- **PROMPT**: Copy each line of the entries that includes the word "sample".

(Saved data entries)
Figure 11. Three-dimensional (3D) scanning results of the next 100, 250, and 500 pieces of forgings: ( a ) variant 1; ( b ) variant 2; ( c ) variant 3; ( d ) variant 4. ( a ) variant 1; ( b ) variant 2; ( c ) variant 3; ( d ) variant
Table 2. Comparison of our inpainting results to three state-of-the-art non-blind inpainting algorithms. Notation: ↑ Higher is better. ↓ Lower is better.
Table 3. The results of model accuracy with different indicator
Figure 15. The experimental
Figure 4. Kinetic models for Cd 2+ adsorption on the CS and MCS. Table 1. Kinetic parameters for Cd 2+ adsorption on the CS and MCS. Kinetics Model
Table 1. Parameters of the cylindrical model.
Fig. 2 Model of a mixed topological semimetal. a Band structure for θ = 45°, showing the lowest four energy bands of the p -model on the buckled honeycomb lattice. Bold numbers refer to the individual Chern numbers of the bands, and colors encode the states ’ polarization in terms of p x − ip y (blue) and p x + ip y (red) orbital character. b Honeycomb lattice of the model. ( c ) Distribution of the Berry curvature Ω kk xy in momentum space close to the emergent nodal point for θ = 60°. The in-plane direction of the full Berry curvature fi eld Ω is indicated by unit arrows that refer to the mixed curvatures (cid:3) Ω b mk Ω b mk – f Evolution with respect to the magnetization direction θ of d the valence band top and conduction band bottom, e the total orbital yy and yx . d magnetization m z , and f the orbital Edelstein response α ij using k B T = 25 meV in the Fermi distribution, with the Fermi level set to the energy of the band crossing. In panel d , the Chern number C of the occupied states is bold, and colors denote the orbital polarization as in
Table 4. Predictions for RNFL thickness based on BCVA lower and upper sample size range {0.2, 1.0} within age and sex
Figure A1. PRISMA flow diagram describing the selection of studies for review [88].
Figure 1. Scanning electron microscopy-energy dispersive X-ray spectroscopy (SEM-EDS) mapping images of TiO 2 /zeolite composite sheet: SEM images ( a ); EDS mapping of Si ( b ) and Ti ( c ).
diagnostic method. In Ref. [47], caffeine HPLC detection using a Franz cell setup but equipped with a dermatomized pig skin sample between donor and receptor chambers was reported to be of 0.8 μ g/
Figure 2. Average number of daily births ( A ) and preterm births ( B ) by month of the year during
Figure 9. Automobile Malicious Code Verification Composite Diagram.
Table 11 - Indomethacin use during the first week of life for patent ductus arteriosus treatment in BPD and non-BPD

- **WORKED SOLUTION**:
Table 4. Predictions for RNFL thickness based on BCVA lower and upper sample size range {0.2, 1.0} within age and sex
diagnostic method. In Ref. [47], caffeine HPLC detection using a Franz cell setup but equipped with a dermatomized pig skin sample between donor and receptor chambers was reported to be of 0.8 μ g/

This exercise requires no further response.